■ Stored data entries:
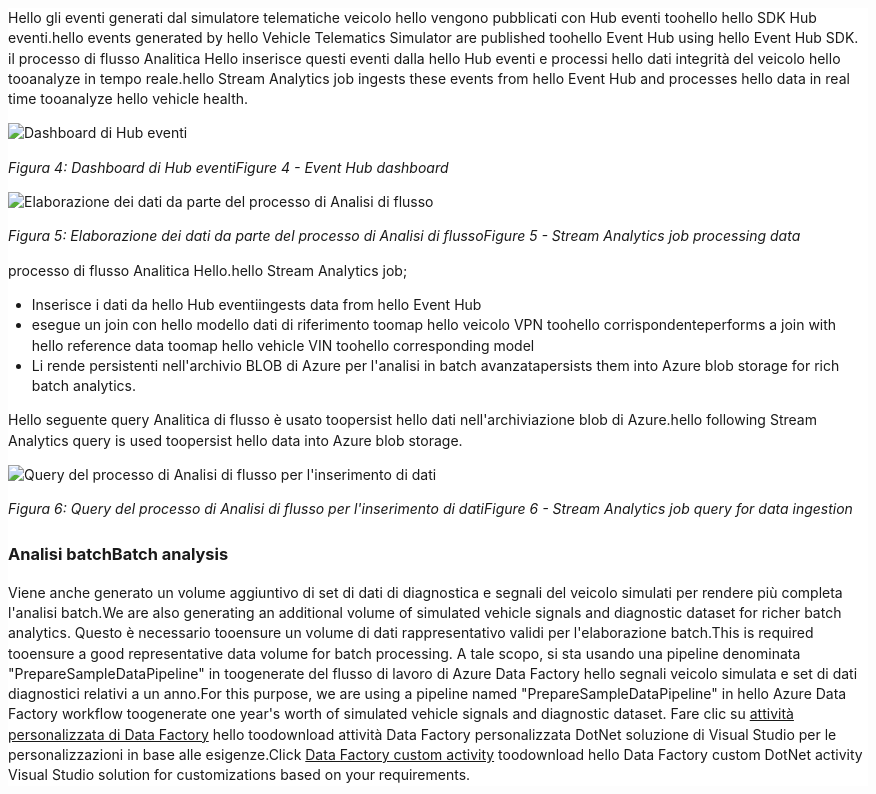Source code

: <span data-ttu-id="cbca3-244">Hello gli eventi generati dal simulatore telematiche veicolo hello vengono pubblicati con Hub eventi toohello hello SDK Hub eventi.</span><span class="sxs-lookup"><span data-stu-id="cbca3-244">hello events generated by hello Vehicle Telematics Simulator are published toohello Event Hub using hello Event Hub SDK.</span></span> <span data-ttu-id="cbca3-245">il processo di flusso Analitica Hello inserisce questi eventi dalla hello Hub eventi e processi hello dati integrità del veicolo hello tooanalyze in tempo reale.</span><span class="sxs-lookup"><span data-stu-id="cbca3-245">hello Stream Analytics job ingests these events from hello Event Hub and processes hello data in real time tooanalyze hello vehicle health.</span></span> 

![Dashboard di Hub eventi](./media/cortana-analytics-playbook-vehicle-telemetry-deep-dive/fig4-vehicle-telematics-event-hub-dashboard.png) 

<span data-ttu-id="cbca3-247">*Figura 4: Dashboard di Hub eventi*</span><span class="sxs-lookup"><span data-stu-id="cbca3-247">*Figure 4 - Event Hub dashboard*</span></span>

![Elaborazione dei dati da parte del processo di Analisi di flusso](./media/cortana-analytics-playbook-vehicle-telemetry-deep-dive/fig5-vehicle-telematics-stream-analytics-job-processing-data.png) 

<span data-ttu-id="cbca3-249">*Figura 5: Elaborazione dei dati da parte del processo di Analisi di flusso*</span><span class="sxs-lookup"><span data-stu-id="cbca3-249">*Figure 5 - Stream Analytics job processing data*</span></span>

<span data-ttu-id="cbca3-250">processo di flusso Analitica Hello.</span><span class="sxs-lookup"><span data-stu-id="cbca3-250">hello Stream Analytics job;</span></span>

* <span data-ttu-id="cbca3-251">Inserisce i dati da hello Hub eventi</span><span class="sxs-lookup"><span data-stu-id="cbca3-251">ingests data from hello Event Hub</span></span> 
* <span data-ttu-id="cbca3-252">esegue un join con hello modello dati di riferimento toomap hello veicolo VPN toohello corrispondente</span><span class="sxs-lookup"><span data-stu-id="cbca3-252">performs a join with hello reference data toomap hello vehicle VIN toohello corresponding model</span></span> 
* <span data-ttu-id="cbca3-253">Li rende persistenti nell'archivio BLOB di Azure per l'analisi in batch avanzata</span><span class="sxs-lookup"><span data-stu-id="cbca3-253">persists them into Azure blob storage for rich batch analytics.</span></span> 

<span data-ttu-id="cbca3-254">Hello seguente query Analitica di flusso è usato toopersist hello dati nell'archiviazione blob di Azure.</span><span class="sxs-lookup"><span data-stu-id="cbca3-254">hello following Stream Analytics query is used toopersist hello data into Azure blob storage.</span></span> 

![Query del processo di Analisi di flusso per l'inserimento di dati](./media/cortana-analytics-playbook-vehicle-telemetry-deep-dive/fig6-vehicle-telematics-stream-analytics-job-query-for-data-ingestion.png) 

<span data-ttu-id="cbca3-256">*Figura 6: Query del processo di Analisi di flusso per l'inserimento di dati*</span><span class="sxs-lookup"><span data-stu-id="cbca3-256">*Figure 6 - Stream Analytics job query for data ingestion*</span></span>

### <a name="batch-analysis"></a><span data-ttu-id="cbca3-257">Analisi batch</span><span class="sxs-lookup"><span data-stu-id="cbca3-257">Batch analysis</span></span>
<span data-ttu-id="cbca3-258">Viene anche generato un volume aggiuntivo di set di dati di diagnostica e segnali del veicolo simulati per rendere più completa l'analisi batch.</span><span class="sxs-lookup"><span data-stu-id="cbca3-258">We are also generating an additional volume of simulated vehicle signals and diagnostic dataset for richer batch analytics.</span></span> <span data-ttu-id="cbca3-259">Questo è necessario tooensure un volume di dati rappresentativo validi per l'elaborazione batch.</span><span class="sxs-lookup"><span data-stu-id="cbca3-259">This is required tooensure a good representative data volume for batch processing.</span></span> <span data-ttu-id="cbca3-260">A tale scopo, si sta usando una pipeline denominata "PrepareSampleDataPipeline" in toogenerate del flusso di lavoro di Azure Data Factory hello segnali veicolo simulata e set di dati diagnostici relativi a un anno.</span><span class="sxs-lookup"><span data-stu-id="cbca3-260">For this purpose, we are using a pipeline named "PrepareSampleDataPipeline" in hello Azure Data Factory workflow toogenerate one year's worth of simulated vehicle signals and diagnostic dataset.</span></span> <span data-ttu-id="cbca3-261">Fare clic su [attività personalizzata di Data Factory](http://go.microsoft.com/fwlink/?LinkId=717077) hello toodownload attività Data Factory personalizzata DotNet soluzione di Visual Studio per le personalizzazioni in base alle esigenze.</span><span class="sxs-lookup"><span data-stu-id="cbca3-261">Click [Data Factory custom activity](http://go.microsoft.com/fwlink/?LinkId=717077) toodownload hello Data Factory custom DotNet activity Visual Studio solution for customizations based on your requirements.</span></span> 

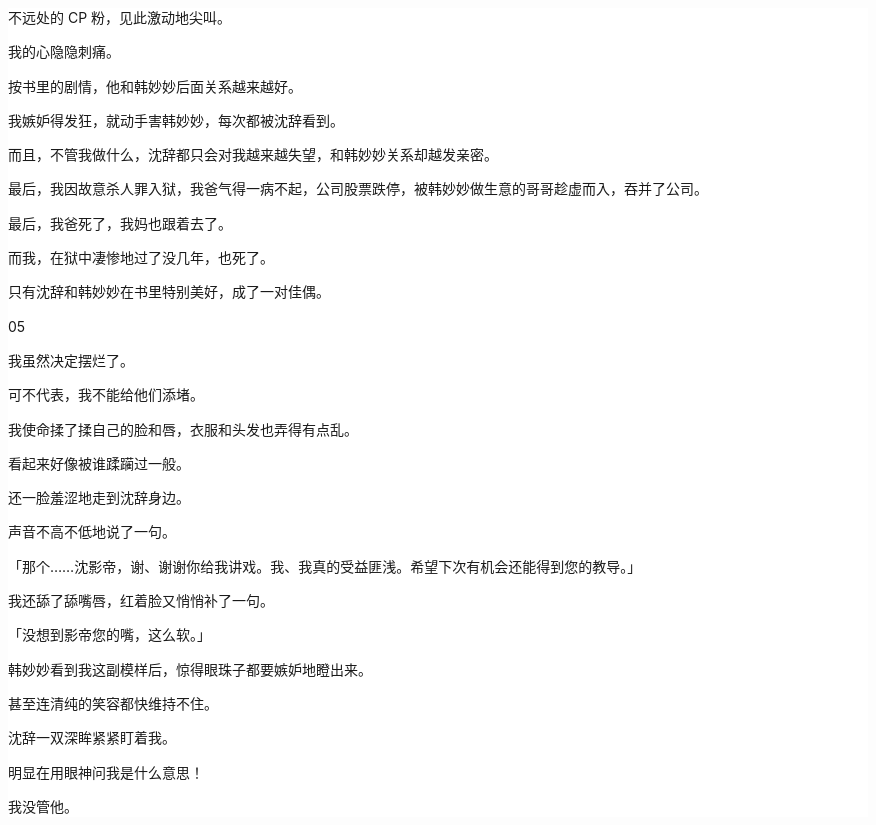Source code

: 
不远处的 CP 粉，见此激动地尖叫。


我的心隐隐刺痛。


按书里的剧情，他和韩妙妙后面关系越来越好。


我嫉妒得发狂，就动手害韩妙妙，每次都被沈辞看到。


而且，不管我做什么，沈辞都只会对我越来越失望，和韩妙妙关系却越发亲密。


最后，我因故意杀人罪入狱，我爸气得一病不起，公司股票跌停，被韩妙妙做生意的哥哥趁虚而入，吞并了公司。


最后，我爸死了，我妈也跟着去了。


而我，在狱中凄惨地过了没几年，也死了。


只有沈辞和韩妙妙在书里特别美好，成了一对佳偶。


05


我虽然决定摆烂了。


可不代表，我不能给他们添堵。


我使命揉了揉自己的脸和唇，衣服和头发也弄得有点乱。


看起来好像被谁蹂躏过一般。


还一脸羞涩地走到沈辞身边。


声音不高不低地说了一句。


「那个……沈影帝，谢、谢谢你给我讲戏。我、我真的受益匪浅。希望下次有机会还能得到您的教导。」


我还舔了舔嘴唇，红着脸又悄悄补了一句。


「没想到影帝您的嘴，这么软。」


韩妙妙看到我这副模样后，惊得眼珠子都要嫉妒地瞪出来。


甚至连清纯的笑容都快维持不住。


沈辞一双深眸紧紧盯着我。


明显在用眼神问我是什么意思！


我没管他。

■ Exercise instructions:
Extract the lines above from the one containing "按书里的剧情，他和韩妙妙后面关系越来越好。" to the last line, both included, exactly as written.

■ Reply:
按书里的剧情，他和韩妙妙后面关系越来越好。


我嫉妒得发狂，就动手害韩妙妙，每次都被沈辞看到。


而且，不管我做什么，沈辞都只会对我越来越失望，和韩妙妙关系却越发亲密。


最后，我因故意杀人罪入狱，我爸气得一病不起，公司股票跌停，被韩妙妙做生意的哥哥趁虚而入，吞并了公司。


最后，我爸死了，我妈也跟着去了。


而我，在狱中凄惨地过了没几年，也死了。


只有沈辞和韩妙妙在书里特别美好，成了一对佳偶。


05


我虽然决定摆烂了。


可不代表，我不能给他们添堵。


我使命揉了揉自己的脸和唇，衣服和头发也弄得有点乱。


看起来好像被谁蹂躏过一般。


还一脸羞涩地走到沈辞身边。


声音不高不低地说了一句。


「那个……沈影帝，谢、谢谢你给我讲戏。我、我真的受益匪浅。希望下次有机会还能得到您的教导。」


我还舔了舔嘴唇，红着脸又悄悄补了一句。


「没想到影帝您的嘴，这么软。」


韩妙妙看到我这副模样后，惊得眼珠子都要嫉妒地瞪出来。


甚至连清纯的笑容都快维持不住。


沈辞一双深眸紧紧盯着我。


明显在用眼神问我是什么意思！


我没管他。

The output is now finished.